● PROMPT A
In the passage on OMPS wavelength shifts, on what date were the initial NOAA-21 OMPS solar flux data using the working diffuser measured?
● PROMPT B
From the passage on OMPS wavelength shifts, retype the section from "3.4.2. Intra-Orbit Wavelength" up to and including "orbit cycle [7,18].".

The initial NOAA-21 OMPS solar flux data using the working diffuser were measured on 2 September 2023. These data were utilized in the minimization of ${\chi }^2$ in Equation (9) to derive a replacement for ${ F}^{Mea}\left(\lambda \right)$ with specific wavelength shifts based upon the FOV position. This new solar spectrum is referred to as $F^{Day1},$ the day-1 solar spectrum. Figure 3a presents the averages of ${ F}^{Mea}\left(\lambda \right)$, $F^{Day1}\left(\lambda \right)$, and $F^{Syn}\left(\lambda \right)$ across all FOV positions for the NOAA-21 OMPS NM SDR, denoted as $\overline{F^{Mea}\left(\lambda \right)}$, $\overline{F^{Day1}\left(\lambda \right)}$ and $\overline{F^{Syn}\left(\lambda \right)}$, respectively. The overall pattern of $\overline{F^{Mea}}$ closely resembles the pre-launch synthetic solar spectrum, while $\overline{F^{Day1}}$ is more comparable to $\overline{F^{Syn}}$ than $\overline{F^{Mea}}$, where $\lambda$ is omitted for clarity. Figure 3b describes the NOAA-21 OMPS NM ground-to-orbit wavelength shift vs. the macropixel position. The sensor displays wavelength shifts ranging from −0.128 nm to −0.139 nm, with an asymmetric pattern around the nadir pixel position, particularly in the left off-nadir pixel area. These asymmetric features are related to goniometric non-uniform features within solar working diffuser (the figure is omitted).

3.4.2. Intra-Orbit Wavelength Shift

After the OMPS instrument experiences a relatively large wavelength change from ground to orbit, it continues suffering from certain wavelength shifts with time due to the instrument temperature changes. Moreover, the OMPS NM in-flight wavelength shifts do not change monotonically with time. Earlier studies found that the SNPP OMPS NM SDR data experienced along-orbit wavelength shifts of more than 0.01 nm, exceeding the specification in Table 2. This phenomenon is caused by the OMPS NM housing and nadir calibration housing temperatures within an orbit cycle [7,18].

A similar intra-orbit wavelength shift occurs for the NOAA-21 OMPS NM SDR data due to the same reason. Figure 4 shows the time series of the NOAA-21 OMPS NM and nadir housing temperature differences and intra-orbit relative wavelength shift by using five orbits of data on 20 July 2024. The results in the figure show that large housing temperature differences (absolute value) result in relatively high wavelength shift. Here, the intra-orbit relative wavelength shifts are estimated by using an empirical algorithm in the current IDPS operational processing package. This algorithm was developed by adjusting the solar flux spectrum in the SDR solar table to the Earth wavelength scale as a function of latitude [7,47,48].

● SOURCE DATA
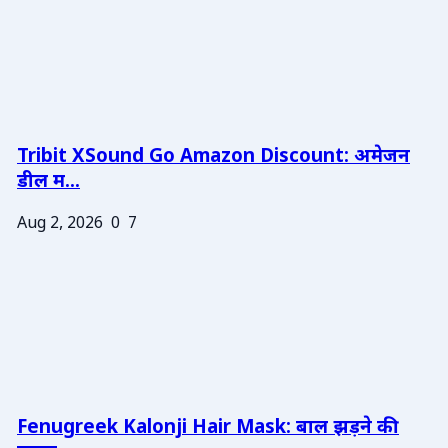
Tribit XSound Go Amazon Discount: अमेजन
डील म...
Aug 2, 2026
0
7
Fenugreek Kalonji Hair Mask: बाल झड़ने की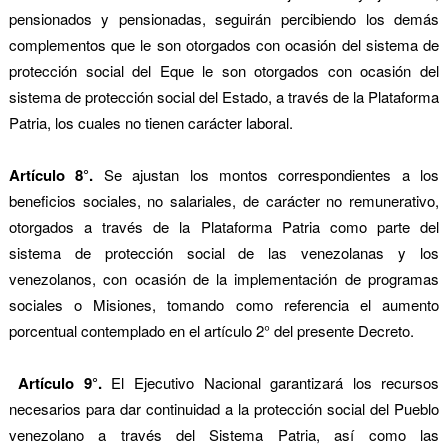
pensionados y pensionadas, seguirán percibiendo los demás
complementos que le son otorgados con ocasión del sistema de
protección social del Eque le son otorgados con ocasión del
sistema de protección social del Estado, a través de la Plataforma
Patria, los cuales no tienen carácter laboral.
Artículo 8°.
Se ajustan los montos correspondientes a los
beneficios sociales, no salariales, de carácter no remunerativo,
otorgados a través de la Plataforma Patria como parte del
sistema de protección social de las venezolanas y los
venezolanos, con ocasión de la implementación de programas
sociales o Misiones, tomando como referencia el aumento
porcentual contemplado en el artículo 2° del presente Decreto.
Artículo 9°.
El Ejecutivo Nacional garantizará los recursos
necesarios para dar continuidad a la protección social del Pueblo
venezolano a través del Sistema Patria, así como las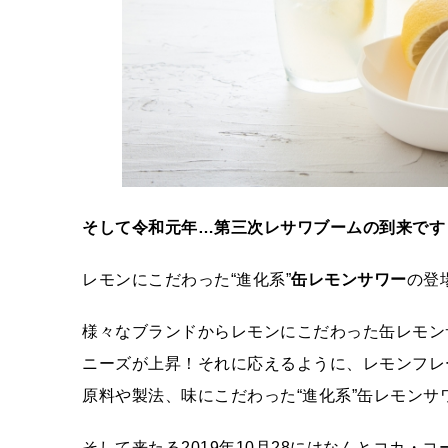
そして令和元年…第三次レサワブームの到来です
レモンにこだわった“進化系”
缶レモンサワー
の登
様々なブランドからレモンにこだわった缶レモン
ニーズが上昇！それに応えるように、レモンフレ
原料や製法、味にこだわった“進化系”缶レモン
そして来たる2019年10月28にはなんとコカ・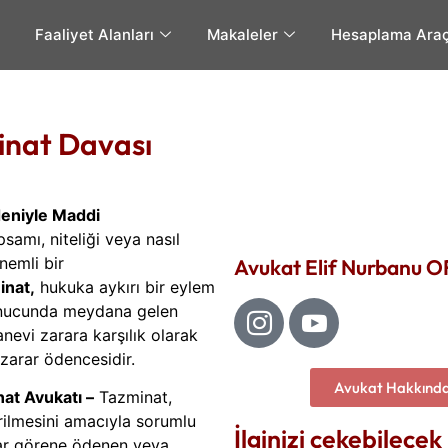
Faaliyet Alanları
Makaleler
Hesaplama Araç
inat Davası
deniyle Maddi
samı, niteliği veya nasıl
nemli bir
Avukat Elif Nurbanu O
inat,
hukuka aykırı bir eylem
sonucunda meydana gelen
evi zarara karşılık olarak
zarar ödencesidir.
Avukat Hakkınd
at Avukatı –
Tazminat,
erilmesini amacıyla sorumlu
İlginizi çekebilecek
rar görene ödenen veya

● PROBLEM SOLUTION A
2 September 2023

● PROBLEM SOLUTION B
3.4.2. Intra-Orbit Wavelength Shift

After the OMPS instrument experiences a relatively large wavelength change from ground to orbit, it continues suffering from certain wavelength shifts with time due to the instrument temperature changes. Moreover, the OMPS NM in-flight wavelength shifts do not change monotonically with time. Earlier studies found that the SNPP OMPS NM SDR data experienced along-orbit wavelength shifts of more than 0.01 nm, exceeding the specification in Table 2. This phenomenon is caused by the OMPS NM housing and nadir calibration housing temperatures within an orbit cycle [7,18].